Sufyan al Omari and Omar al Masri have already reached that conclusion. Both students cite as contributing factors in their radicalization al Azhar’s siding with the July 2013 coup that removed Muslim Brotherhood figure Mohamed Morsi from Egypt’s presidency and its endorsement of the killing of hundreds of Morsi’s supporters weeks later.
“They have sanctioned the wrong blood. They put the state above the religion,” al Masri said in a coffee shop in Cairo.
That one of the changes to next year’s curriculum is the inclusion of an existing fatwa making it impermissible to challenge the ruling regime only adds to his disillusionment with al Azhar.
“We don’t follow al Azhar, we follow the texts, and right now the Islamic State is the most serious about applying those texts, so we follow them,” he said.
Al Azhar, he said, “has taught me to follow the religion strictly, but it doesn’t tell you exactly what to do. Should I do jihad? Should I go to Syria, or help bring about an Islamic state in Egypt?
“If it was only al Azhar, nobody would join ISIS,” he said. “But there are other sources, including on the Internet, that tell people what to do.”
For Timothy Winter, this is precisely why the state should leave al Azhar alone.
“Al Azhar has been effectively part of Egyptian state bureaucracy since the time of Nasser,” he said, referring to Gamal Abdel Nasser, who was president of Egypt from 1956 until his death in 1970. “Young people look for an alternative narrative and find only extreme Wahhabism in its various forms. There is no adequate counterbalancing force. Hence the need to keep al Azhar and similar institutions out of the clutches of the regimes.
“If the Egyptian regime, seeking Western support, forces al Azhar to censor its curriculum yet again, al Azhar will be further discredited and the Wahhabi alternatives will breed faster,” he said.
Abdo Maher, the lawyer, says he’s given up on the current crop of al Azhar students and has a different solution.

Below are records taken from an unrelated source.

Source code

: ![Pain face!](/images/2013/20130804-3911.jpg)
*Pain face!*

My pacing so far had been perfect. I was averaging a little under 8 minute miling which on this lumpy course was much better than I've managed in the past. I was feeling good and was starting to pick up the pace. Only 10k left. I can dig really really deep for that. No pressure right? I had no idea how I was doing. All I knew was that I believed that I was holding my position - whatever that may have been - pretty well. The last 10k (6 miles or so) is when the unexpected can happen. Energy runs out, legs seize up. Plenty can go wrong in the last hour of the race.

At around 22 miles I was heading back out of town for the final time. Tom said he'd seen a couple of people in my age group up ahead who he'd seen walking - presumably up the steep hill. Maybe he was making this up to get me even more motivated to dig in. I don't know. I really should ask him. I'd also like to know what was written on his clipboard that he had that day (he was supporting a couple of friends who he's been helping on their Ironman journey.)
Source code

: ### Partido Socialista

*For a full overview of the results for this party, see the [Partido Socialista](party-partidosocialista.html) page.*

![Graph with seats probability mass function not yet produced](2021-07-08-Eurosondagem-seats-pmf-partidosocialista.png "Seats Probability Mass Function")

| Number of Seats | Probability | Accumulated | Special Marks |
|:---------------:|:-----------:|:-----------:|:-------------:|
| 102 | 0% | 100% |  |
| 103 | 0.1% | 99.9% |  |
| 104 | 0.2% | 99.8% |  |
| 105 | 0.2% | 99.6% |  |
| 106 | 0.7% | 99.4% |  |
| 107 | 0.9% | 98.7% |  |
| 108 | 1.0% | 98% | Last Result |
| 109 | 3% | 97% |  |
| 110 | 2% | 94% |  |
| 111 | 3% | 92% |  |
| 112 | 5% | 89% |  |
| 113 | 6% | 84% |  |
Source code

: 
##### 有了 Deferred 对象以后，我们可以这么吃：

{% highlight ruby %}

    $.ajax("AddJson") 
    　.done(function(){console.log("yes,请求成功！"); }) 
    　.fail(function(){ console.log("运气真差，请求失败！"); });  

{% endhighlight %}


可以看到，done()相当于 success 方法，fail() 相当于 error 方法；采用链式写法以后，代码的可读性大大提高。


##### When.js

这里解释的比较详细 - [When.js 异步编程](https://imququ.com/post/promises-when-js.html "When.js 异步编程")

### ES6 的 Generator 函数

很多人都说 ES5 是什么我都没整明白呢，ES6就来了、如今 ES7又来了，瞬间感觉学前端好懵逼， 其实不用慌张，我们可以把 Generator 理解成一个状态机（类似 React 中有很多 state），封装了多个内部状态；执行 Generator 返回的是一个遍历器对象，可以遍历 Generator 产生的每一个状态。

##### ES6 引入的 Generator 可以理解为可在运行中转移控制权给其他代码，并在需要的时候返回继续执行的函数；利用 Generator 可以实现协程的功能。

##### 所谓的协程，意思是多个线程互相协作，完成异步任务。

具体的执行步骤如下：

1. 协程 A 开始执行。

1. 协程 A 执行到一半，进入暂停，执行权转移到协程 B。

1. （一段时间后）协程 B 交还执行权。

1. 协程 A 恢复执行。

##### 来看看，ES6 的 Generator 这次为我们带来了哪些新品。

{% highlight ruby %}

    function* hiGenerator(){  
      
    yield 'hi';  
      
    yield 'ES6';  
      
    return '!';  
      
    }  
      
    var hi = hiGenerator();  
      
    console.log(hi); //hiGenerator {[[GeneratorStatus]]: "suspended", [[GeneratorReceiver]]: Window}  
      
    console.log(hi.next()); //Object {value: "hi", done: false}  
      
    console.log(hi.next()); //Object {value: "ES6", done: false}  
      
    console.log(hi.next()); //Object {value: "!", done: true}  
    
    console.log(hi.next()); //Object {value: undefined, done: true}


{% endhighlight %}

“Changing their minds is impossible,” he said. “We should shut down al Azhar and look towards the next generation.”
Hellyer doesn’t go quite that far. “I don’t believe that al Azhar is extremist,” he said. “I would say they are conservative – even very conservative. But it is clear they are not training people sufficiently to be immune to extremist recruitment. This is a problem.”
McClatchy special correspondent Ahmed Medhat contributed to this report.